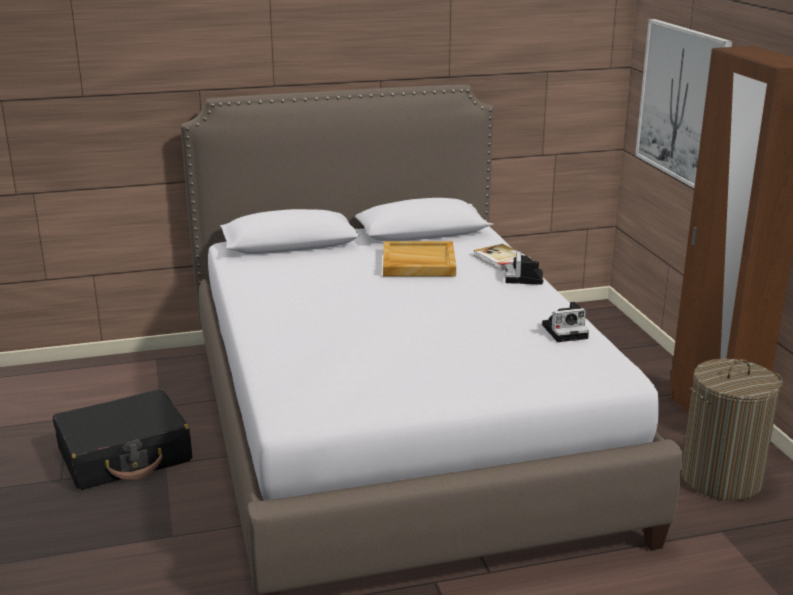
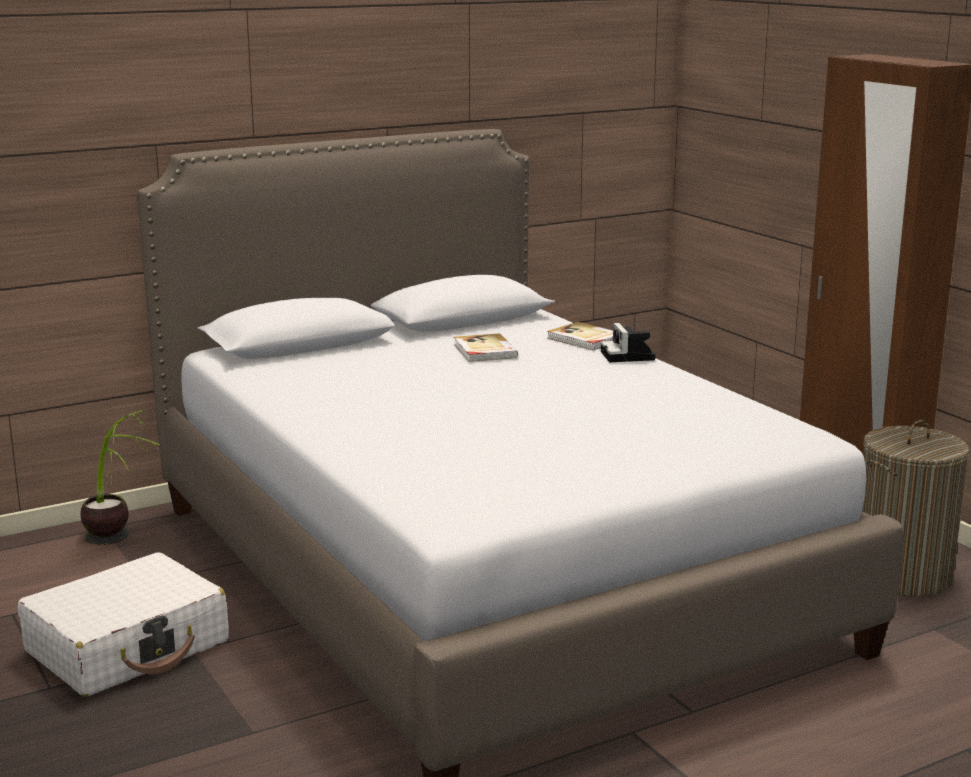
camera: 15 degrees left, 5 degrees down
black suitcase [53,389,192,490] -> white suitcase [17,552,229,697]
beige tray [383,241,456,276] -> book [454,333,518,362]
camera [542,302,589,342] -> none
picture [635,19,732,188] -> none
none -> potted plant [80,410,161,545]

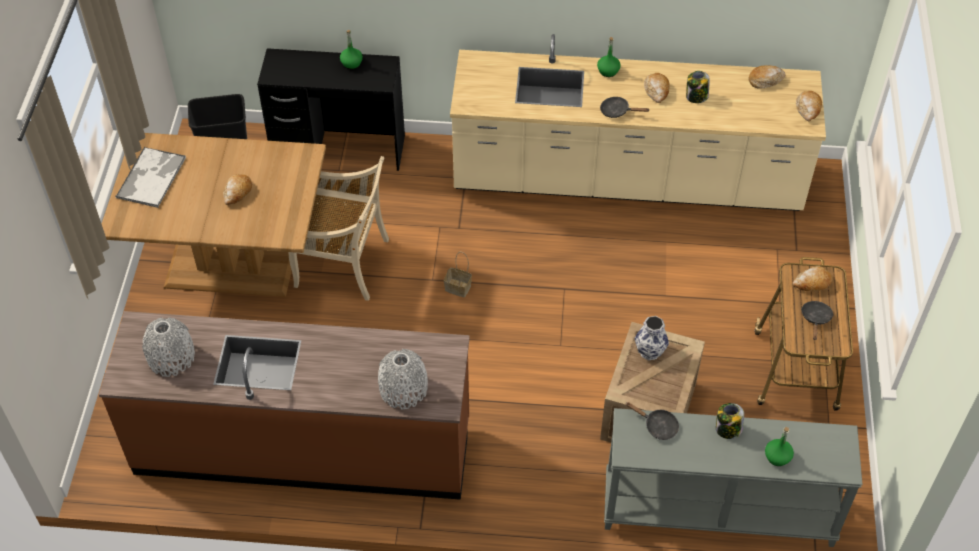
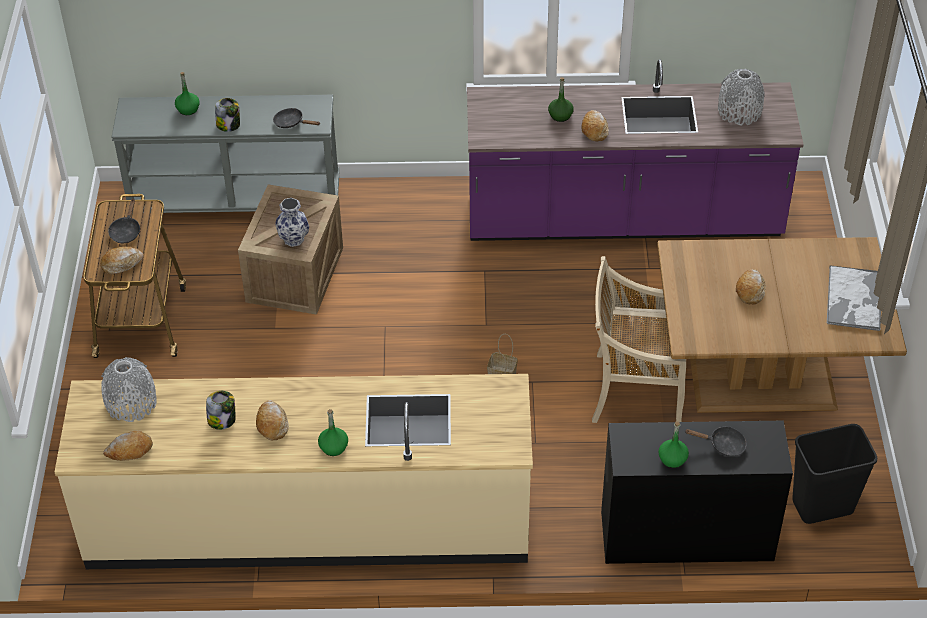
camera: 175 degrees right, 5 degrees down
brown counter [99,311,470,500] -> purple counter [467,59,804,241]
grey vase [378,349,428,410] -> grey vase moved to [101,357,157,422]
black frying pan [600,96,650,118] -> black frying pan moved to [684,427,746,457]
bread [796,91,822,121] -> bread moved to [581,110,609,142]
none -> green bottle [548,77,574,122]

_WHAT IS EXPECTED_
Except for the pictures, write the data out exactly.

_ANSWER AREA_
camera: 15 degrees left, 5 degrees down
black suitcase [53,389,192,490] -> white suitcase [17,552,229,697]
beige tray [383,241,456,276] -> book [454,333,518,362]
camera [542,302,589,342] -> none
picture [635,19,732,188] -> none
none -> potted plant [80,410,161,545]

camera: 175 degrees right, 5 degrees down
brown counter [99,311,470,500] -> purple counter [467,59,804,241]
grey vase [378,349,428,410] -> grey vase moved to [101,357,157,422]
black frying pan [600,96,650,118] -> black frying pan moved to [684,427,746,457]
bread [796,91,822,121] -> bread moved to [581,110,609,142]
none -> green bottle [548,77,574,122]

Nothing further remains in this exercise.